4 thoughts on “Les poissons, les poissons, 'ow I love les poissons!”

  1. Oh that song! I swear I’m the only one of my friends in college (and it came out when I was in college. Ancient.) who remembered the song. But then, I was a French major. (hee hee hee! han han han!)

    1. Zen I stuff you wiz bread! It won’t hurt ’cause you’re dead! And you’re certainly lucky you are! That’s hilarious and a little angry-making about Hagrid being difficult for your son…I think that authors don’t always consider that dialect doesn’t make sense to children who aren’t familiar with the accents involved, and you’d think that for the writer of a kid’s book, clarity would be a priority. I never really understood the spelling of Cockney accents either as a kid, especially the w for the v–and it took me YEARS to figure out that “loverly” for “lovely” only made sense if you pronounced your Rs like an upper-class Brit.

  2. And I really enjoyed the article! (Was thinking of Hagrid even before I scrolled to his picture – my son, who’s not a strong reader, was reading HP out loud to me and Hagrid was tripping him up all over the place. JK Rowling went a little overboard on him, IMHO.

  3. I was reading articles on writing with accents and although mixed reviews I think on a general whole people were implying; if it is not overly done and written well, it works and enhances the character.
    I myself have written a children’s book: Crystal Waters It Began in Europe, and have a couple of characters with accents. There is a reason for this that will be revealed in a later book within the series.
    I must admit, I think if overly done it can kill the story and am sorry to hear Phyllis’ son was struggling reading Hagrid’s accent. But do you not think, that if done well enough, it introduces the world of accents for the future? When is the right time to get people reading them?
    Both my daughters aged six and twelve both love reading and still struggle on some ‘correct spelt’ words when reading books. And so that’s when we look it up in a dictionary and learn it for future reading.

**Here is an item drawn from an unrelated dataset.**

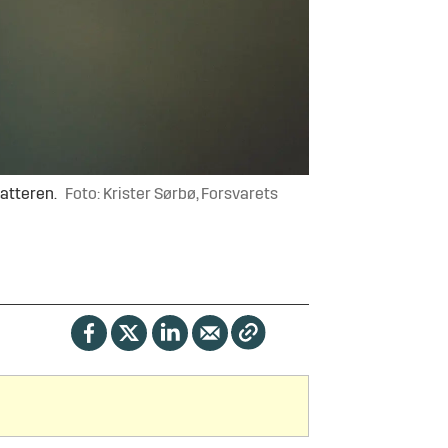
fatteren.
Foto: Krister Sørbø, Forsvarets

If done often enough I think it eventually sticks.
    In the case of accents, I think if children struggle with them, I think it is the adult helpers task to try and explain how they sound and their meaning (as done with other difficult words) as you won’t find them in a dictionary, and is all in the progression of learning.
    Like I said earlier, when IS the right time to introduce accents within a book?
    Surely JK Rowling can’t have got it that wrong, looking at her worldwide followers that love her books?
    Of course, this only my humble opinion.